See what other Food52ers are saying.

8 Reviews

Fiona March 10, 2022
Good recipe. I used only 3 bananas and a 5oz 2% Greek yogurt container. Did not pour all the mixture into bread pan because it’s too much. The bread baked in 50 minutes. Covered the top with 15 min left to avoid it browning too much.
Jean January 29, 2018
This is way too wet. It might have been perfect before the cup of yogurt. Still in the oven. I hope it ends up edible. I'm disappointed.
Jean January 29, 2018
After 1 h 40 min in oven the (thin) crust is dark and crunchy and the inside is like pudding.
Tara April 5, 2018
Ugh agreed!
Kelly K. April 2, 2017
I've tried this recipe twice, both times failed. The cookbook it is in has the oven temp at 350°, but this has entirely too much liquid to bake properly. Our not enough flour but I think simply reducing the yogurt to 1/4 or 1/3 cup would do it.
Karen P. January 31, 2016
This is absolutely an easiest recipe for Banana Bread, but the web version has more details than the book. First, it deals with the liquid from frozen bananas, and lists "full fat" yogurt. And I can't get it to come out right. Mine sinks from the weight of the bananas.

I've made this several times, but with Greek, low fat yogurt (the book only says "plain") and with frozen bananas (no mention of frozen bananas in the book) with the liquid drained off. There just doesn't seem to be enough flour to hold the bananas.

Maybe the full fat plain, non Greek yogurt is the difference?? I did a sanity check on the flour with King Arthur Flour and they call for 2 2/3 C of flour, same amount of sugar, less bananas, and 2 eggs.

One more try, and if I end up with raw bananas again, I'm done. I will use fresh not frozen, and full fat regular yogurt.
HeatherDubs January 31, 2016
I don't think you're supposed to use the actual frozen banana in the recipe. Think its supposed to be previoisly frozen and now defrosted bananas. Sometimes as they defrost and soften, the bananas will also release a bit of water. I always use frozen bananas that have been defrosted when baking banana bread and never have issues.
Karen P. January 31, 2016
Sorry to not be more clear. I thawed the bananas and drained off the liquid. I use this method with a more complicated KAF recipe--not really that complicated---and my thawing technique works. There is such a huge difference in the amount of flour. That's why I'm questioning it.

* Source data
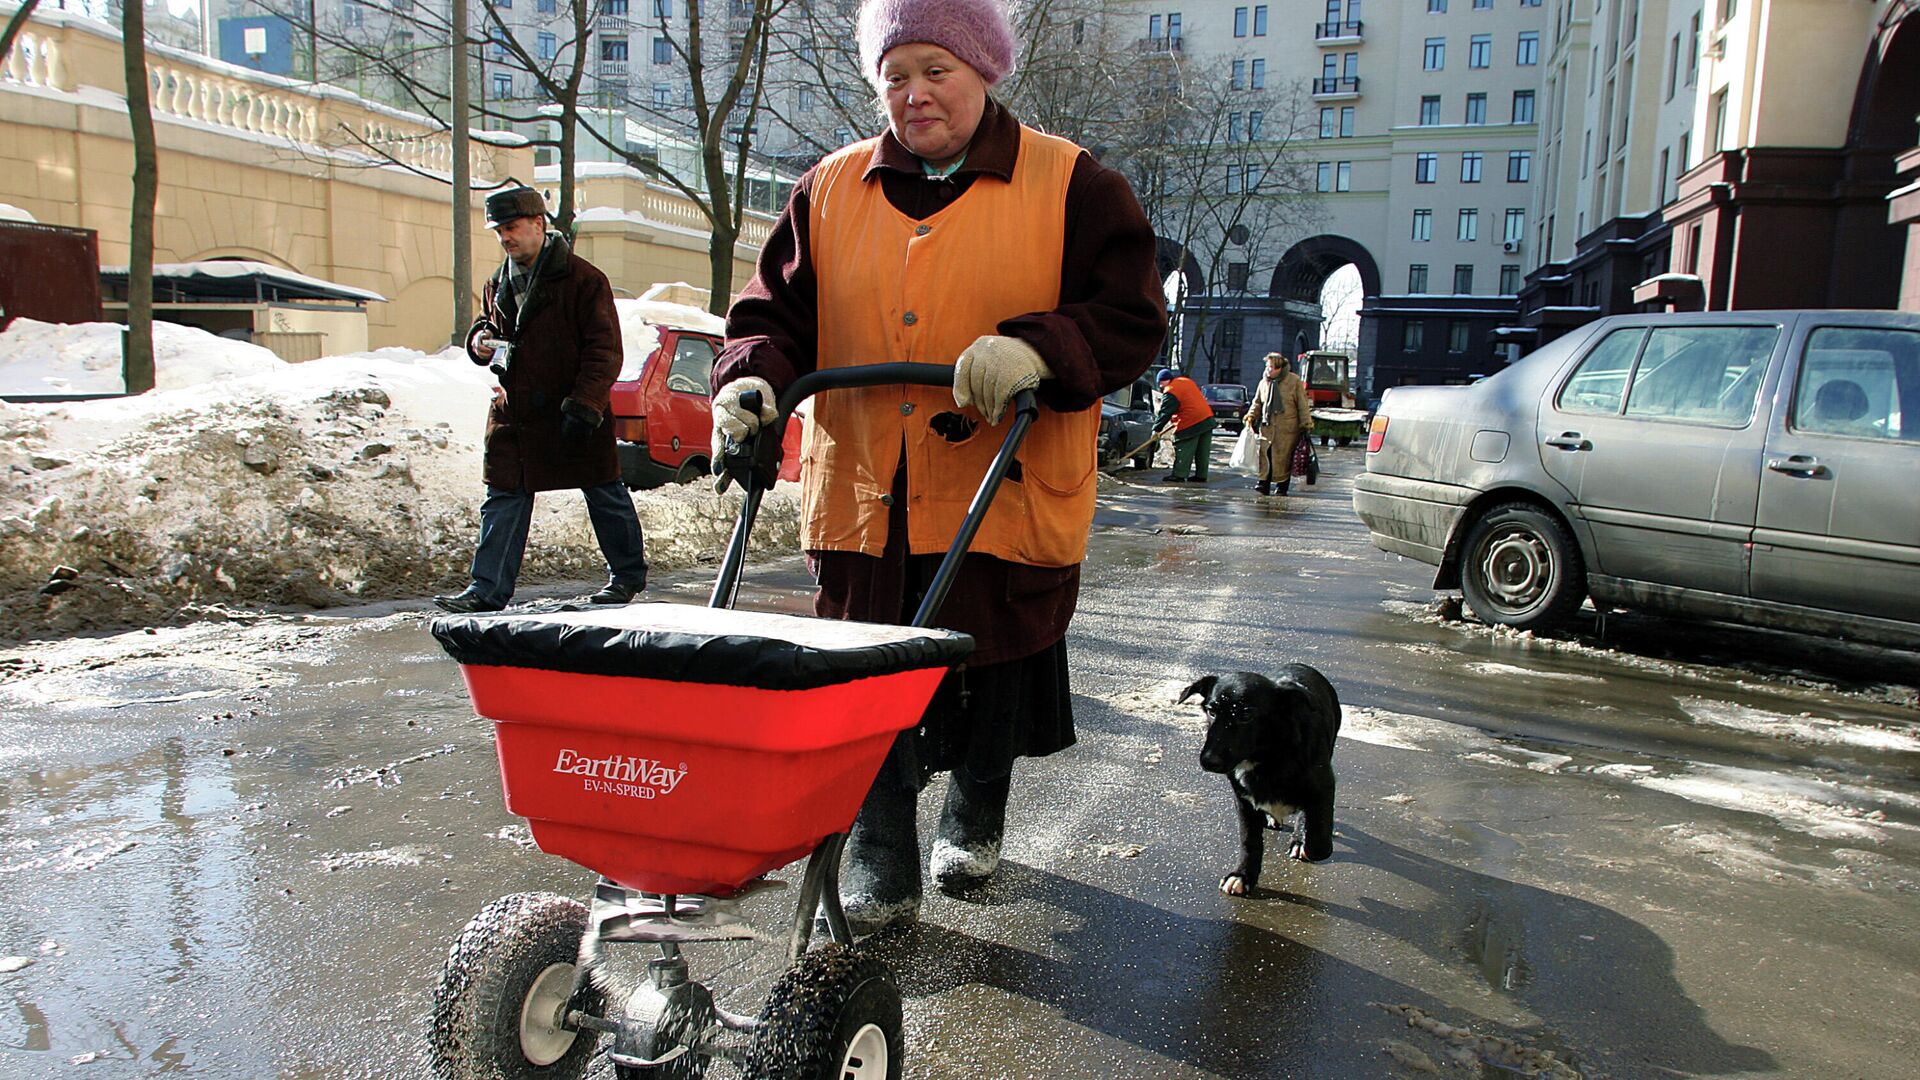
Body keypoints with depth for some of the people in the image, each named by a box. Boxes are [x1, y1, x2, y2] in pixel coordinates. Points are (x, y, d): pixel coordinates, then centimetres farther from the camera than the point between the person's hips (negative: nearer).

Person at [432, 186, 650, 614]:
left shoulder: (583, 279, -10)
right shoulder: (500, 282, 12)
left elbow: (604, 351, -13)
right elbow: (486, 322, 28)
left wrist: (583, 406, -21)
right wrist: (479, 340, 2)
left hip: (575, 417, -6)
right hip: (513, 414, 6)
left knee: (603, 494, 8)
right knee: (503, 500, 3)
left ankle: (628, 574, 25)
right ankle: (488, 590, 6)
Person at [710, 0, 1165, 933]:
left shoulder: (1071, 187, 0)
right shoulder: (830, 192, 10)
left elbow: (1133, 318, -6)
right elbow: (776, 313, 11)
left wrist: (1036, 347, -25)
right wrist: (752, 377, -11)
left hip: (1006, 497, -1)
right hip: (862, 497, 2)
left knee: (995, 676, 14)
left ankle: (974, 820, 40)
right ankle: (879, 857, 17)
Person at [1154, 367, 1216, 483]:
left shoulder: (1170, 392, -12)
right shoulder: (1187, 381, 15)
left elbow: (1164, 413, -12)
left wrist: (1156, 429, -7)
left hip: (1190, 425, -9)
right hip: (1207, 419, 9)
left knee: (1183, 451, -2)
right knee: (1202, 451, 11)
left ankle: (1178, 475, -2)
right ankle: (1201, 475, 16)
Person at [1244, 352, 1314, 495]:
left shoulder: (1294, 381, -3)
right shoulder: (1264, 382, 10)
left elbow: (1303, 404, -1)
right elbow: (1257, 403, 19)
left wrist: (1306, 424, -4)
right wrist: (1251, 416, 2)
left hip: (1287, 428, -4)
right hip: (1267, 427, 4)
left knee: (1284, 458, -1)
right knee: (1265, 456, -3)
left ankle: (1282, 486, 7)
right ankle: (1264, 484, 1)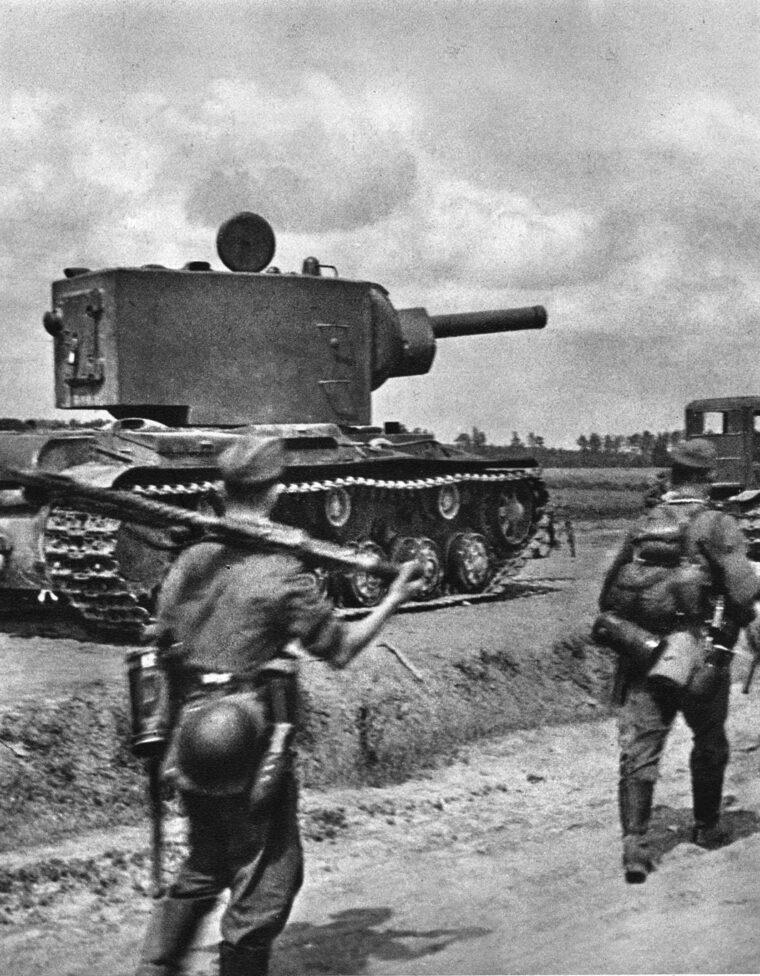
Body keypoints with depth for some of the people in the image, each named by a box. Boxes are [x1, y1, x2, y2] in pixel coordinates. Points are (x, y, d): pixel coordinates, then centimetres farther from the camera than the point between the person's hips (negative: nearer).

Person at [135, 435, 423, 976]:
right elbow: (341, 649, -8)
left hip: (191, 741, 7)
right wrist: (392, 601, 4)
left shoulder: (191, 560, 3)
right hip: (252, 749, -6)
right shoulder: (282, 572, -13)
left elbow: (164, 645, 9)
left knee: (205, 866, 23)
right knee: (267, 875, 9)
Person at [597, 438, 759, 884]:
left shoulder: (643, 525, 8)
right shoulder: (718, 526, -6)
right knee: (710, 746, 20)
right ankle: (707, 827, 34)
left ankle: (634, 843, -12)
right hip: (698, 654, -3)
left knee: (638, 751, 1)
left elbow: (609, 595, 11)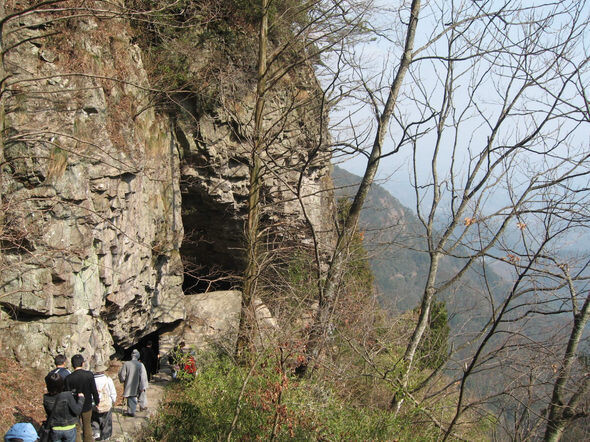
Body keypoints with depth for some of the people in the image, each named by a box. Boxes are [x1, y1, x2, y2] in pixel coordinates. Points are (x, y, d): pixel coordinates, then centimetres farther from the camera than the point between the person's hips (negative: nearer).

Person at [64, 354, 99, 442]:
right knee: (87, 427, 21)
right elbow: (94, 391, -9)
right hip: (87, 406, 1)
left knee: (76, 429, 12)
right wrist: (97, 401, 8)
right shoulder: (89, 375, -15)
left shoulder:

* What you will do
1. In the banana bread reviews, how long did Fiona's bread take to bake?
2. In the banana bread reviews, rewrite the paragraph beginning "I've made this several times" as a short bulleted list that keeps its main facts.
3. From the banana bread reviews, copy out the part that begins with the words containing "Kelly K. April" and ends with "would do it.".

* Answers by item number
1. It baked in 50 minutes.

2.
- Made the recipe several times
- Used low-fat Greek yogurt, while the book says only "plain"
- Used frozen bananas with the liquid drained off, though the book doesn't mention frozen bananas
- Found there wasn't enough flour to hold the bananas

3.
Kelly K. April 2, 2017
I've tried this recipe twice, both times failed. The cookbook it is in has the oven temp at 350°, but this has entirely too much liquid to bake properly. Our not enough flour but I think simply reducing the yogurt to 1/4 or 1/3 cup would do it.